EXTRAIT RETENU:
Le nouveau directeur général, Jean Basseres, arrive de l’inspection générale des Finances, laquelle, dans un rapport rendu public en avril dernier, révélait l’insuffisance des effectifs du service français de l’emploi, le comparant à ceux de deux de nos voisins européens. Ainsi, tandis que, pour 100 000 chômeurs, le SPE (service public de l’emploi) britannique alignait 221 ETP (équivalent temps plein) et l’Allemagne 420, le SPE français n’en compte que 215. Nul doute que cette étude sera souvent rappelée au nouveau patron de Pôle Emploi.
Les conseillers croulent sous des portefeuilles de 150 à plus de 400 demandeurs d’emploi dans certaines agences de l’Ile-de-France, là où Christine Lagarde, ministre de l’Économie et des Finances en 2009, promettait le suivi d’un maximum de 60 personnes par agent.

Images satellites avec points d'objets
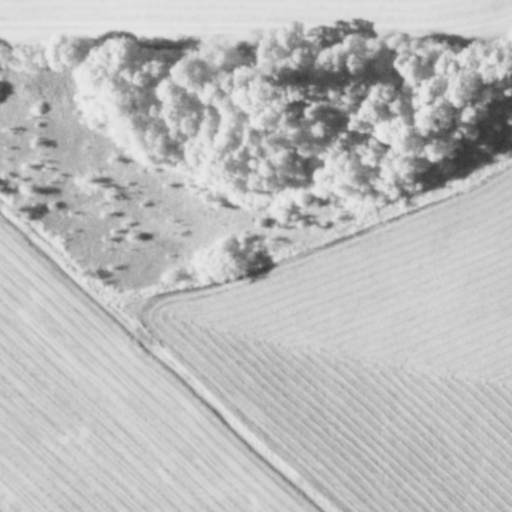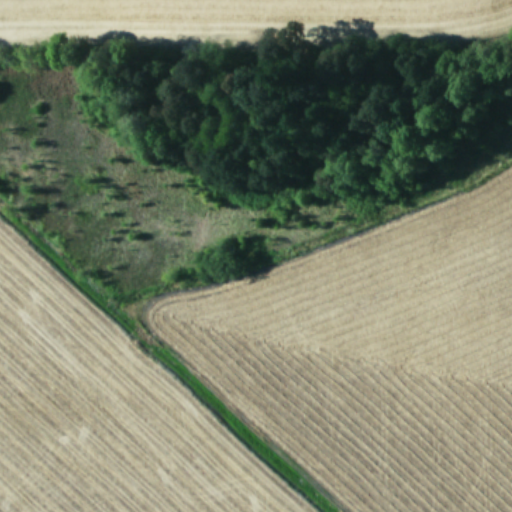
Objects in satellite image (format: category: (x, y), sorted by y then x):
crop: (256, 255)
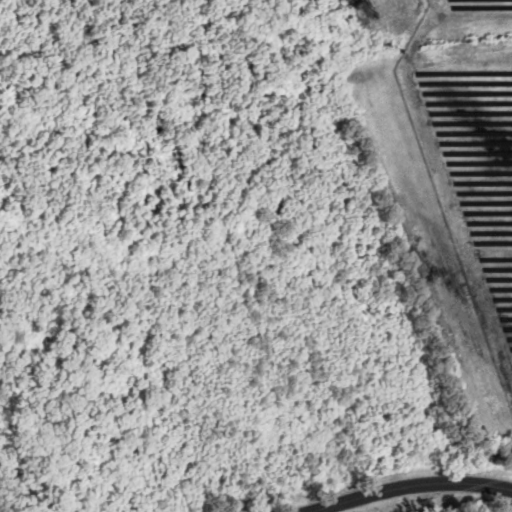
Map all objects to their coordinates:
solar farm: (470, 146)
road: (412, 488)
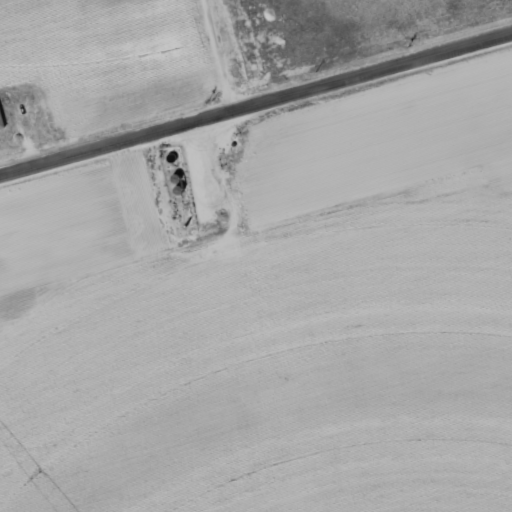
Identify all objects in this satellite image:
road: (256, 106)
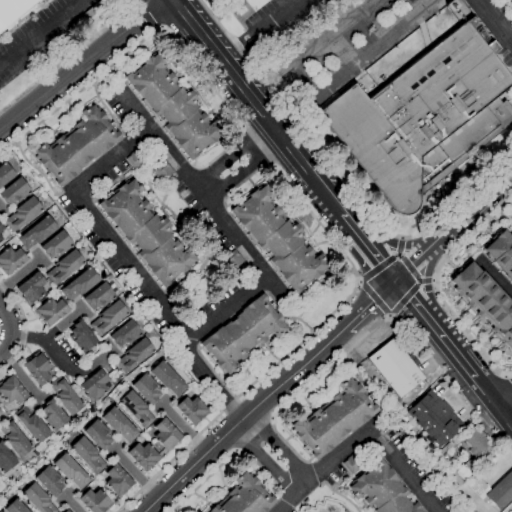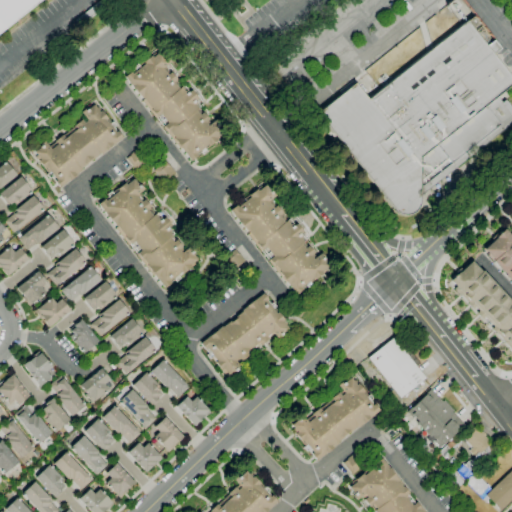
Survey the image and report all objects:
building: (13, 10)
building: (15, 11)
road: (152, 14)
building: (466, 17)
road: (494, 21)
road: (261, 31)
road: (40, 32)
road: (69, 56)
road: (81, 65)
road: (320, 92)
building: (172, 105)
building: (172, 106)
road: (258, 107)
building: (422, 117)
building: (423, 117)
building: (75, 145)
building: (77, 146)
road: (233, 154)
road: (119, 155)
building: (135, 159)
road: (243, 168)
building: (162, 170)
building: (163, 171)
building: (4, 172)
building: (5, 173)
building: (13, 192)
building: (14, 192)
road: (473, 205)
building: (20, 214)
building: (22, 214)
road: (504, 215)
building: (1, 230)
road: (487, 231)
building: (35, 232)
building: (37, 232)
building: (145, 233)
building: (146, 233)
building: (1, 235)
building: (277, 239)
building: (278, 239)
building: (54, 244)
building: (56, 245)
road: (398, 245)
road: (369, 247)
building: (500, 253)
building: (500, 253)
building: (10, 259)
building: (233, 259)
building: (10, 260)
road: (415, 261)
road: (451, 265)
road: (509, 265)
building: (62, 267)
building: (64, 267)
road: (494, 275)
road: (426, 283)
building: (78, 284)
building: (79, 284)
building: (29, 287)
building: (31, 288)
building: (98, 296)
building: (97, 297)
road: (374, 299)
building: (484, 301)
building: (484, 301)
road: (414, 302)
road: (453, 302)
road: (370, 305)
building: (50, 310)
building: (50, 311)
road: (462, 312)
road: (330, 314)
building: (106, 317)
building: (108, 317)
road: (471, 322)
road: (63, 325)
road: (8, 330)
building: (242, 333)
building: (123, 334)
building: (125, 334)
building: (243, 334)
building: (80, 336)
building: (81, 336)
road: (485, 339)
road: (493, 348)
road: (454, 352)
building: (132, 355)
building: (134, 355)
road: (61, 362)
building: (394, 367)
building: (37, 368)
building: (395, 368)
building: (35, 369)
road: (21, 375)
building: (166, 378)
building: (168, 379)
building: (93, 384)
building: (94, 385)
building: (145, 388)
building: (146, 388)
building: (12, 391)
building: (11, 392)
building: (63, 395)
building: (65, 396)
road: (504, 399)
building: (384, 400)
road: (494, 401)
building: (135, 408)
building: (134, 409)
building: (191, 409)
building: (191, 410)
road: (278, 411)
building: (51, 415)
building: (52, 415)
building: (434, 417)
building: (333, 418)
building: (433, 418)
road: (242, 419)
building: (333, 419)
building: (29, 424)
building: (31, 424)
building: (118, 424)
building: (119, 425)
building: (97, 434)
building: (97, 434)
building: (165, 434)
building: (165, 434)
road: (372, 437)
building: (13, 438)
building: (14, 438)
building: (474, 440)
building: (475, 441)
road: (280, 446)
building: (449, 447)
building: (87, 454)
building: (86, 455)
building: (142, 455)
building: (143, 456)
building: (5, 459)
building: (5, 459)
road: (264, 460)
building: (452, 462)
building: (352, 463)
building: (70, 470)
building: (70, 471)
building: (465, 471)
building: (454, 478)
building: (48, 480)
building: (49, 480)
building: (116, 480)
building: (117, 480)
building: (492, 489)
building: (380, 490)
building: (382, 491)
building: (500, 491)
building: (242, 496)
building: (245, 497)
building: (37, 499)
building: (38, 499)
building: (93, 500)
building: (94, 501)
building: (14, 506)
building: (15, 507)
road: (508, 508)
building: (65, 510)
building: (66, 511)
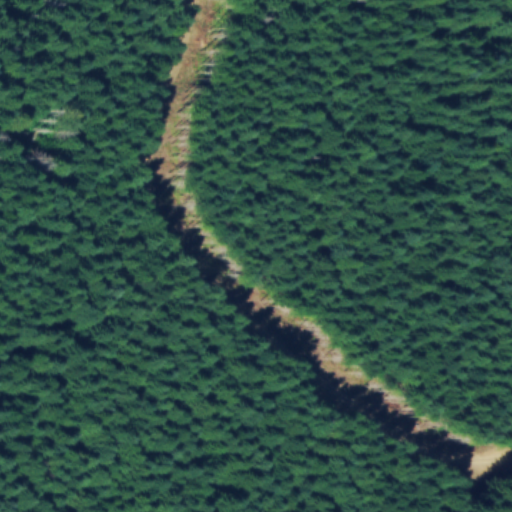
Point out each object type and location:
road: (355, 260)
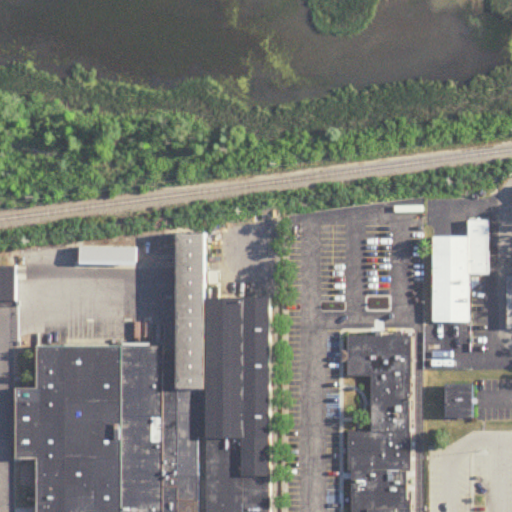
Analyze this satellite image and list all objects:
railway: (256, 186)
road: (361, 214)
road: (497, 263)
building: (459, 274)
building: (8, 285)
road: (63, 288)
road: (354, 290)
building: (509, 304)
road: (332, 317)
road: (277, 369)
building: (460, 404)
building: (159, 412)
building: (383, 427)
road: (455, 453)
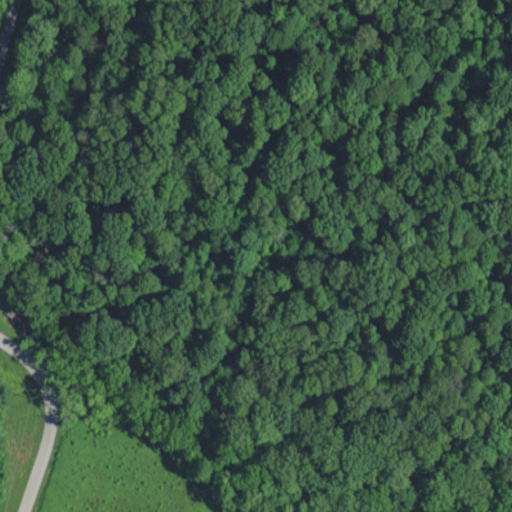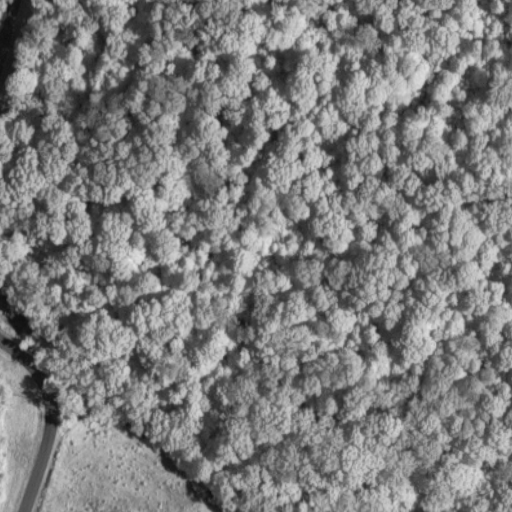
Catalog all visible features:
road: (5, 21)
road: (50, 417)
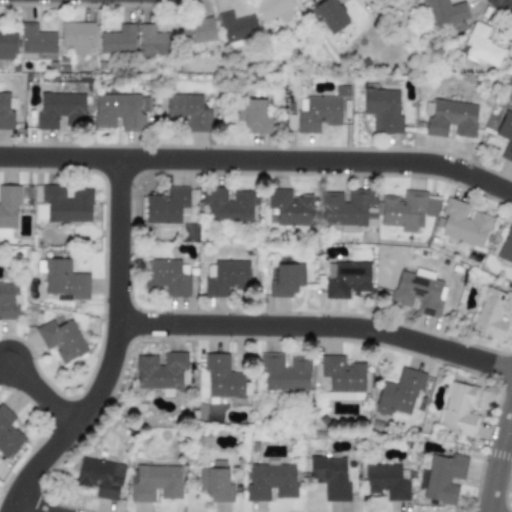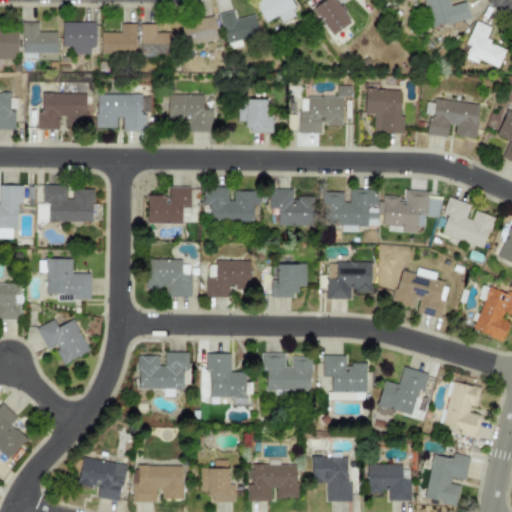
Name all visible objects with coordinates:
building: (273, 9)
building: (274, 9)
building: (444, 11)
building: (444, 12)
building: (329, 15)
building: (329, 15)
building: (236, 26)
building: (236, 27)
building: (196, 31)
building: (197, 31)
building: (77, 36)
building: (77, 37)
building: (117, 39)
building: (118, 40)
building: (154, 40)
building: (154, 40)
building: (36, 43)
building: (37, 43)
building: (7, 45)
building: (7, 45)
building: (481, 46)
building: (482, 46)
building: (382, 109)
building: (60, 110)
building: (319, 110)
building: (383, 110)
building: (61, 111)
building: (120, 111)
building: (187, 111)
building: (319, 111)
building: (5, 112)
building: (5, 112)
building: (121, 112)
building: (188, 112)
building: (252, 115)
building: (253, 116)
building: (449, 118)
building: (450, 118)
building: (505, 135)
building: (506, 135)
road: (258, 159)
building: (66, 204)
building: (66, 204)
building: (228, 204)
building: (166, 205)
building: (229, 205)
building: (166, 206)
building: (431, 206)
building: (431, 206)
building: (289, 207)
building: (8, 208)
building: (290, 208)
building: (8, 209)
building: (347, 209)
building: (348, 209)
building: (403, 210)
building: (404, 210)
building: (39, 211)
building: (40, 212)
building: (463, 223)
building: (464, 224)
building: (506, 246)
building: (505, 247)
building: (167, 276)
building: (224, 276)
building: (167, 277)
building: (225, 277)
building: (62, 278)
building: (63, 279)
building: (286, 279)
building: (347, 279)
building: (286, 280)
building: (347, 280)
building: (418, 292)
building: (419, 292)
building: (9, 301)
building: (9, 301)
building: (492, 312)
building: (493, 313)
road: (316, 326)
building: (61, 339)
building: (61, 339)
road: (111, 351)
building: (160, 372)
building: (161, 372)
building: (284, 372)
building: (285, 372)
building: (341, 373)
building: (342, 374)
building: (399, 392)
building: (400, 392)
road: (39, 393)
building: (344, 395)
building: (344, 395)
building: (459, 407)
building: (459, 408)
building: (7, 434)
building: (8, 434)
road: (497, 459)
building: (329, 476)
building: (330, 476)
building: (99, 477)
building: (100, 478)
building: (442, 478)
building: (443, 478)
building: (386, 481)
building: (387, 481)
building: (154, 482)
building: (155, 482)
building: (215, 482)
building: (215, 482)
building: (271, 482)
building: (271, 482)
road: (25, 508)
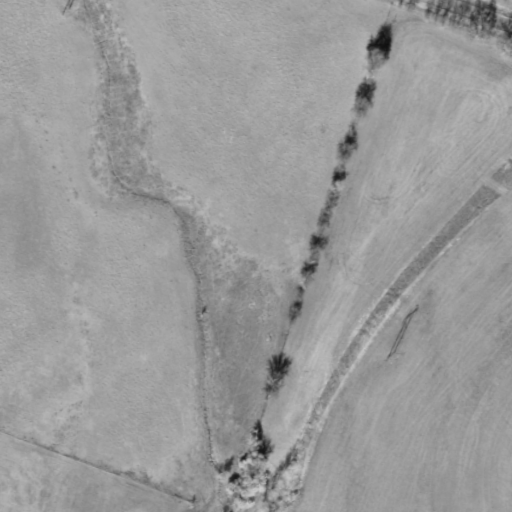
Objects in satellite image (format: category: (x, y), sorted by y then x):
power tower: (64, 11)
road: (462, 18)
power tower: (389, 356)
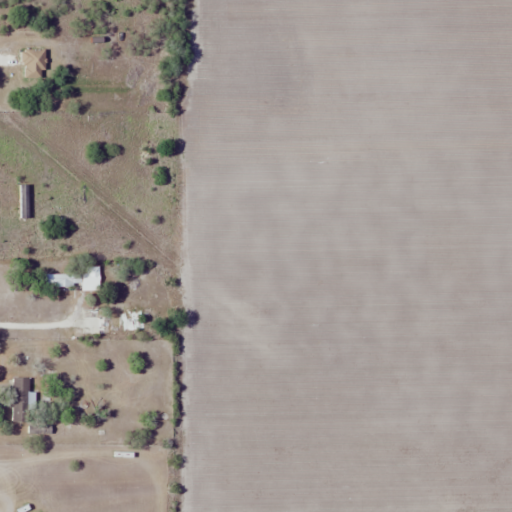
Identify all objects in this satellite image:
building: (90, 276)
building: (95, 324)
building: (20, 401)
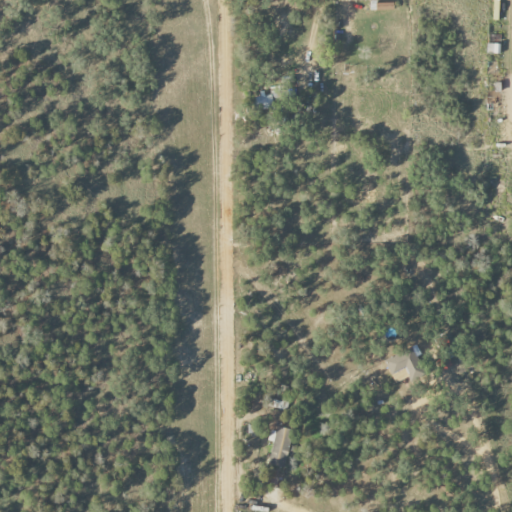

CONSIGNE A:
Répondez à ces questions sur l'extrait consacré à Pôle Emploi :
(i) De quel organisme arrive le nouveau directeur général ?
(ii) Combien d'ETP pour 100 000 chômeurs le SPE allemand alignait-il ?
(iii) Quel nombre maximal de personnes suivies par agent Christine Lagarde promettait-elle ?
CONSIGNE B: Reprenez l'extrait sur Pôle Emploi et poursuivez-le à partir de sa dernière phrase.

ZONE DE RÉPONSE A:
(i) De l'inspection générale des Finances.
(ii) 420.
(iii) 60.

ZONE DE RÉPONSE B:
Pour faire face aux retards dans le traitement des dossiers indemnisation, les directions régionales font régulièrement appel aux volontaires pour effectuer des heures supplémentaires ; d’exceptionnel, ce recours tend à devenir un mode de gestion ordinaire de la pénurie.
La réhabilitation et la création d’agences nouvelles subissent également le contrecoup de cette politique d’austérité imposée par le gouvernement et avalisée par le conseil d’administration, cela se traduit, en particulier, par une réduction de la surface des locaux, une diminution des postes internet en libre accès, la disparition des bornes « unidialog » en service 24 heures sur 24 et 7 jours sur 7…

Quelles réponses ?
La gouvernance de l’opérateur soulève l’indignation des salariés mais la sourde détermination de l’État sarkozyste les jette aussi dans l’accablement. Au mal-être généré par la lourdeur de la charge de travail, les tensions vécues dans les relations avec le public, l’absence de perspective d’amélioration des conditions de travail et les inquiétudes qui pèsent sur le devenir de l’établissement, la direction n’a que son impuissance à proposer.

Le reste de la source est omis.